Dünyanın değişik bölgelerinde endüstriyel ormanlar oluşturuluyor. Ancak küresel ısınma ve kuraklık bu alanlarda daha fazla yangın riskiyle karşı karşıya kalıyor. Eşit aralıklarla dizilmiş ağaçlarla dolu endüstriyel ormanlar, doğal alanlara kıyasla neredeyse %50 oranında daha fazla mega yangın riski taşıyor. Akdeniz ikliminin hüküm sürdüğü Kaliforniya'nın Sierra Nevada bölgesinde yürütülen bir çalışmada yoğun plantasyonların yangın şiddetini nasıl beslediğini ortaya koyarken, aynı zamanda proaktif seyreltmenin ormanların çalılık ekosistemlerine dönüşmesini önleyebileceğini de gösteriyor.
Aşırı sıcak ve kurak iklim koşullarında, gövde yoğunluğu (dönüm başına ağaç sayısı), yüksek şiddetli bir yangının en önemli belirleyicisi haline geldi.
Araştırma ekibi, 2022 yılında yürüttükleri çalışmada yangın şiddetinin kereste üretimi amacıyla dikilmiş ormanlarda genellikle daha yüksek olduğunu belirtiyorlar. Ayrıca, risklerin diğer doğal alanlara da yayıldığını ve bu alanlardaki doğal yaşamı, tarım alanlarını ve kentsel alanları tehdit ettiğini ifade ediyorlar.
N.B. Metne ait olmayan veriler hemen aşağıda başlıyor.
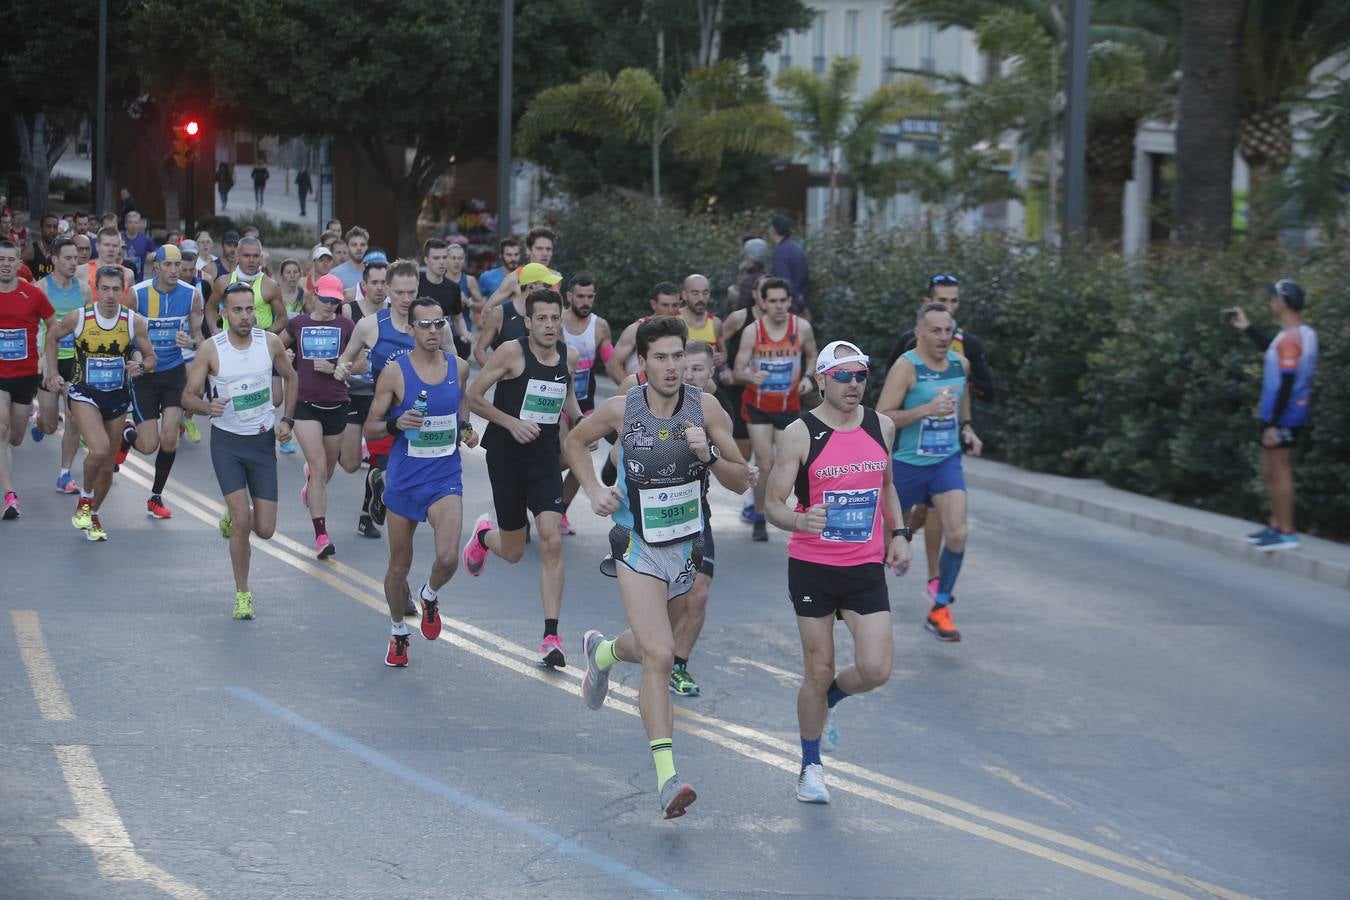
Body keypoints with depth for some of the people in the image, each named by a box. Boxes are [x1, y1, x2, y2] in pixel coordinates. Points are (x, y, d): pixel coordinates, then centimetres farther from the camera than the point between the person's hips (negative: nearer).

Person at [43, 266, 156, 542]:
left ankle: (92, 515, 36)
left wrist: (141, 366, -20)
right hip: (84, 394, -3)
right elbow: (52, 337, 7)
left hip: (117, 397, 3)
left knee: (107, 466, 11)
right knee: (99, 450, -27)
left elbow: (151, 358, 2)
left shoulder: (134, 322, -9)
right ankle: (84, 499, 0)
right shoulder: (78, 318, -12)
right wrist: (53, 374, 4)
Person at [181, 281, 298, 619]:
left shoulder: (270, 342, -5)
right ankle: (242, 594, 4)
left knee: (265, 529, 1)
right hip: (227, 441, -2)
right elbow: (188, 395, -6)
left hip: (263, 439, 3)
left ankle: (233, 519, 38)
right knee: (241, 521, -13)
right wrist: (208, 407, -28)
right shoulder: (210, 349, -12)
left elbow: (290, 377, 13)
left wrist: (288, 419, 3)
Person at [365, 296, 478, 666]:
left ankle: (430, 597, 16)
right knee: (399, 565, 11)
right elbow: (369, 429, -3)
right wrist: (396, 424, -23)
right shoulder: (395, 372, -8)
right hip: (404, 479, -1)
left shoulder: (459, 368, 1)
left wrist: (464, 429, 2)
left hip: (445, 478, 1)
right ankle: (398, 632, 35)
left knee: (448, 558, -19)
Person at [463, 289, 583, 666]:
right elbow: (473, 396, -9)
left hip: (546, 458, 3)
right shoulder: (512, 352, -13)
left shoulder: (568, 356, 3)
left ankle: (551, 636, -10)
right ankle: (483, 534, 47)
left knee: (552, 543, -12)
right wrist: (511, 422, -20)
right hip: (507, 458, -3)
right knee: (513, 551, 7)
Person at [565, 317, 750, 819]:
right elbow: (576, 441, 11)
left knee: (653, 650, 21)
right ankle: (667, 779, -19)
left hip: (689, 547, 3)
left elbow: (741, 482, -3)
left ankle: (602, 652, 57)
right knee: (659, 656, -19)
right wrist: (594, 491, -3)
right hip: (638, 548, -3)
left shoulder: (706, 408, -8)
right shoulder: (621, 409, -10)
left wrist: (709, 454, -21)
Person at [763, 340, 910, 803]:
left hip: (866, 568, 3)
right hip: (813, 568, -3)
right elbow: (773, 503, -11)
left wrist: (898, 532, 9)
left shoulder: (881, 427, 4)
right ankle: (811, 768, 21)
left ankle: (825, 702, 26)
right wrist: (799, 521, -32)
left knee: (875, 670, -8)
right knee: (818, 672, 2)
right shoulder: (800, 435, -10)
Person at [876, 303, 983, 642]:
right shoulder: (906, 367, -16)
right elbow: (881, 419, -22)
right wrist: (926, 410, -31)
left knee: (957, 534, -14)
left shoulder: (960, 363, 3)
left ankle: (940, 609, -2)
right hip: (907, 463, -4)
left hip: (947, 462, 4)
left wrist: (967, 429, 12)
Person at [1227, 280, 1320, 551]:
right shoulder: (1304, 333, 9)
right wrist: (1247, 328, 30)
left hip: (1283, 417, -10)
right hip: (1292, 414, 10)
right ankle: (1276, 525, 28)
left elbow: (1286, 383, -23)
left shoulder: (1290, 338, -21)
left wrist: (1273, 424, -22)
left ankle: (1287, 533, 0)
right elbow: (1272, 349, 28)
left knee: (1280, 472, -4)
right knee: (1270, 471, 19)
Kaliforniya'nın kuzeyindeki Sierra Nevada'da bulunan çalışma alanı Plumas Ulusal Ormanı, orman yangını oluşum ve şiddetindeki genel eğilimin bir göstergesi olarak kabul ediliyor. Bölgenin karışık iğne yapraklı ormanları, bitki örtüsünü yok ederek ağaç kümeleri arasında geniş alanlar oluşturan periyodik, düşük ila orta şiddetteki yangınlara uyumlu sayılıyor. Kereste kaynaklarını artırma çabaları, 1800'lerde başlamış ve kontrollü yakım uygulamaları yasaklanmış.
Plumas Ulusal Ormanı, 2019 ile 2021 yılları arasında, 5 büyük yangın geçirmiş ve yangın öncesi çalışmalarla bitki örtüsü kayıtları alınmış.
Kereste şirketleri, çalışma alanında kârlarını en üst düzeye çıkarmaya ve toplum için değerli bir kaynak ve kırsal topluluklar için ekonomik bir itici güç olan sürdürülebilir bir odun kaynağı sağlamaya odaklanmış. Çalışma alanında klasik endüstriyel ormancılık politikaları uygulanmış. 80 ila 100 yıl yetiştiricilik ve kesim, ardından yeniden dikim uygulamaları gerçekleştirilmiş. Memlekette uygulananların aynısı sayılabilir.
Araştırıcılar bu uygulamayı üst üste dizilmiş kibrit kümesi olarak tanımlıyor. Yandığında ürettiği enerjinin o bölgeyi tamamen yok edeceğini belirtiyor. Kibritlerin dağıtılması ile ise birbirini tutuşturamayacağını ve mega yangınların önüne geçilebileceğini ifade ediyorlar.
Doğal alanların kullanım şekillerinin yangına daha dayanıklı olduğunun tespit edildiği çalışmada, otlatma, rekreasyon, restorasyon, kereste üretimi ve yaban hayatı için koridor oluşturmanın gerekliliğine işaret ediyorlar.
İğne yapraklı kereste ormanlarının yangına daha hassas ve yangından sonra kendini yenileme yeteneğinin zayıf olduğu belirtilen çalışmada, yangından sonra çalıların alana daha hızlı yerleştiği belirtiliyor.
Mega yangınların önüne geçmede seyreltmenin işe yaradığı, çalıların alana yerleşemediği de araştırmanın önemli sonuçları arasında gösteriliyor. Çevre örgütlerinin sıklıkla kereste üreticileriyle mahkemelik olduğu bölgede, alanların otlatmaya açılması yönünde görüş bildirenler de az değil.